DATA FOR REVIEW:

----------------

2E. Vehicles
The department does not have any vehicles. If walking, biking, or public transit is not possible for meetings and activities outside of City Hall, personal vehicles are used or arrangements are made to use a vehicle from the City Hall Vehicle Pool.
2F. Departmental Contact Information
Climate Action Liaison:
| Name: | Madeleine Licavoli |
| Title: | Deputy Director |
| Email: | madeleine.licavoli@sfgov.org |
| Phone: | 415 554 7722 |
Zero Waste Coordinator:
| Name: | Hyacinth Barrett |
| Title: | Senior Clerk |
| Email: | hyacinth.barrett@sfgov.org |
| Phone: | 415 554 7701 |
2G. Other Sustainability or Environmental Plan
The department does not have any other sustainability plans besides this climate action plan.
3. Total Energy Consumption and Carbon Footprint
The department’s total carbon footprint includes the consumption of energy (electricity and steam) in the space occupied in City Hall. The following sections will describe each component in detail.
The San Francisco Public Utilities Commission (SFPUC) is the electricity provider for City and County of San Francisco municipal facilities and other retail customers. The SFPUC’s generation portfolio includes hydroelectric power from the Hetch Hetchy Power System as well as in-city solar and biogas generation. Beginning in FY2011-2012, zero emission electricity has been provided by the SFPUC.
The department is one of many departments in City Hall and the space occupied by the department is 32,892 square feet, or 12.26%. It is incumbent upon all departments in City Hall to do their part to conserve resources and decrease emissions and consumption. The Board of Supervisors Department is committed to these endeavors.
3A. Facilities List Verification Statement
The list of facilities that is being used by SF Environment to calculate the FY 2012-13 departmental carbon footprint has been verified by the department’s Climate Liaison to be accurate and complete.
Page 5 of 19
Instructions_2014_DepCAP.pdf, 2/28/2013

----------------

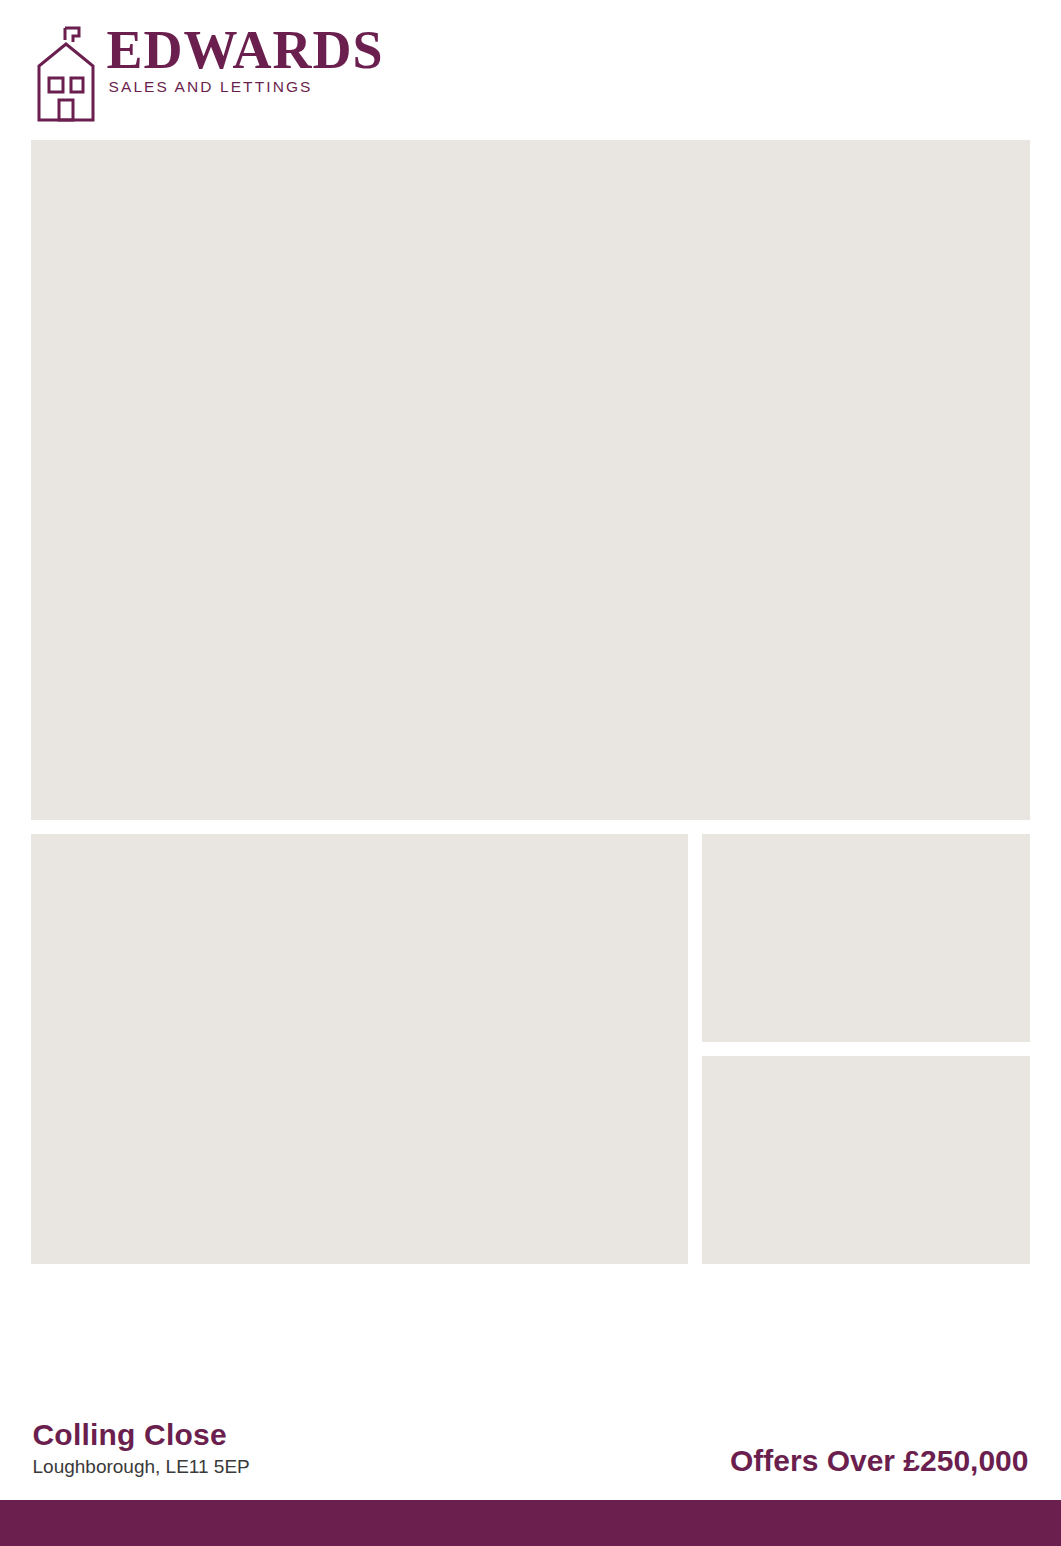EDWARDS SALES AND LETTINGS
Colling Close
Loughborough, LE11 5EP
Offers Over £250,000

----------------

ASSIGNMENT: Within the material above, extract exactly the lines that start at the line containing "415 554 7722 |" and stop after the line containing "Instructions_2014_DepCAP.pdf, 2/28/2013", and only those.

THE ANSWER:
| Phone: | 415 554 7722 |
Zero Waste Coordinator:
| Name: | Hyacinth Barrett |
| Title: | Senior Clerk |
| Email: | hyacinth.barrett@sfgov.org |
| Phone: | 415 554 7701 |
2G. Other Sustainability or Environmental Plan
The department does not have any other sustainability plans besides this climate action plan.
3. Total Energy Consumption and Carbon Footprint
The department’s total carbon footprint includes the consumption of energy (electricity and steam) in the space occupied in City Hall. The following sections will describe each component in detail.
The San Francisco Public Utilities Commission (SFPUC) is the electricity provider for City and County of San Francisco municipal facilities and other retail customers. The SFPUC’s generation portfolio includes hydroelectric power from the Hetch Hetchy Power System as well as in-city solar and biogas generation. Beginning in FY2011-2012, zero emission electricity has been provided by the SFPUC.
The department is one of many departments in City Hall and the space occupied by the department is 32,892 square feet, or 12.26%. It is incumbent upon all departments in City Hall to do their part to conserve resources and decrease emissions and consumption. The Board of Supervisors Department is committed to these endeavors.
3A. Facilities List Verification Statement
The list of facilities that is being used by SF Environment to calculate the FY 2012-13 departmental carbon footprint has been verified by the department’s Climate Liaison to be accurate and complete.
Page 5 of 19
Instructions_2014_DepCAP.pdf, 2/28/2013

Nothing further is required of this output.